TO DO: Write the records below out again word for word, with the pictures removed.

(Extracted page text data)
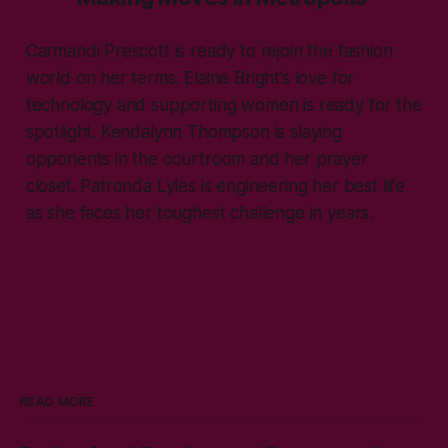
Carmandi Prescott is ready to rejoin the fashion
world on her terms. Elaine Bright’s love for
technology and supporting women is ready for the
spotlight. Kendalynn Thompson is slaying
opponents in the courtroom and her prayer
closet. Patronda Lyles is engineering her best life
as she faces her toughest challenge in years.
READ MORE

SOLUTION TO THE PROBLEM:
Carmandi Prescott is ready to rejoin the fashion
world on her terms. Elaine Bright’s love for
technology and supporting women is ready for the
spotlight. Kendalynn Thompson is slaying
opponents in the courtroom and her prayer
closet. Patronda Lyles is engineering her best life
as she faces her toughest challenge in years.
READ MORE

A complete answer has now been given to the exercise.